→ **Supplied information**
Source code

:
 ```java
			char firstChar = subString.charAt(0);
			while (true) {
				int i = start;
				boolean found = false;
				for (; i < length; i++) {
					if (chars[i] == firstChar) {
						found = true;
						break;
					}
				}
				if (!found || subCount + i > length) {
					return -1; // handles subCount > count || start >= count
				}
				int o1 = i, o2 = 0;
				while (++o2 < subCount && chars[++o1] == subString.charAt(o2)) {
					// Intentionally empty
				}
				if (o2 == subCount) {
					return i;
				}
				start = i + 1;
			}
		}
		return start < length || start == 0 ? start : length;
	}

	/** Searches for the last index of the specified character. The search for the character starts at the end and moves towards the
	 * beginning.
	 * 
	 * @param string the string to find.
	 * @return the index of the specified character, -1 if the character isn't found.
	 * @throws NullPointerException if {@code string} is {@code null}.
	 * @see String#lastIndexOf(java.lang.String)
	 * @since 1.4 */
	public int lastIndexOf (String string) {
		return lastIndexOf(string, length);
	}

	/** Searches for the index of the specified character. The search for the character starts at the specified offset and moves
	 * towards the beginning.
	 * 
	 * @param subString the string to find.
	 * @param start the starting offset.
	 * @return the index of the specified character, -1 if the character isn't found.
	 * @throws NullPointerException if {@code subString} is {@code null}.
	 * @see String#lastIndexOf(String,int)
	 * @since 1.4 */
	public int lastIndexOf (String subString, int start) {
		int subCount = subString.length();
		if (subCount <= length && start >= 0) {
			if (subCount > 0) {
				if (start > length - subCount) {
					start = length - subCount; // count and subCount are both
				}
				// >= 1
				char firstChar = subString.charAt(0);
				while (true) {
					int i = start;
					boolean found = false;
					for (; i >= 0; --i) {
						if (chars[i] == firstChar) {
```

→ **Brief**
Retype the material exactly.

→ **Response below**
Source code

:
 ```java
			char firstChar = subString.charAt(0);
			while (true) {
				int i = start;
				boolean found = false;
				for (; i < length; i++) {
					if (chars[i] == firstChar) {
						found = true;
						break;
					}
				}
				if (!found || subCount + i > length) {
					return -1; // handles subCount > count || start >= count
				}
				int o1 = i, o2 = 0;
				while (++o2 < subCount && chars[++o1] == subString.charAt(o2)) {
					// Intentionally empty
				}
				if (o2 == subCount) {
					return i;
				}
				start = i + 1;
			}
		}
		return start < length || start == 0 ? start : length;
	}

	/** Searches for the last index of the specified character. The search for the character starts at the end and moves towards the
	 * beginning.
	 * 
	 * @param string the string to find.
	 * @return the index of the specified character, -1 if the character isn't found.
	 * @throws NullPointerException if {@code string} is {@code null}.
	 * @see String#lastIndexOf(java.lang.String)
	 * @since 1.4 */
	public int lastIndexOf (String string) {
		return lastIndexOf(string, length);
	}

	/** Searches for the index of the specified character. The search for the character starts at the specified offset and moves
	 * towards the beginning.
	 * 
	 * @param subString the string to find.
	 * @param start the starting offset.
	 * @return the index of the specified character, -1 if the character isn't found.
	 * @throws NullPointerException if {@code subString} is {@code null}.
	 * @see String#lastIndexOf(String,int)
	 * @since 1.4 */
	public int lastIndexOf (String subString, int start) {
		int subCount = subString.length();
		if (subCount <= length && start >= 0) {
			if (subCount > 0) {
				if (start > length - subCount) {
					start = length - subCount; // count and subCount are both
				}
				// >= 1
				char firstChar = subString.charAt(0);
				while (true) {
					int i = start;
					boolean found = false;
					for (; i >= 0; --i) {
						if (chars[i] == firstChar) {
```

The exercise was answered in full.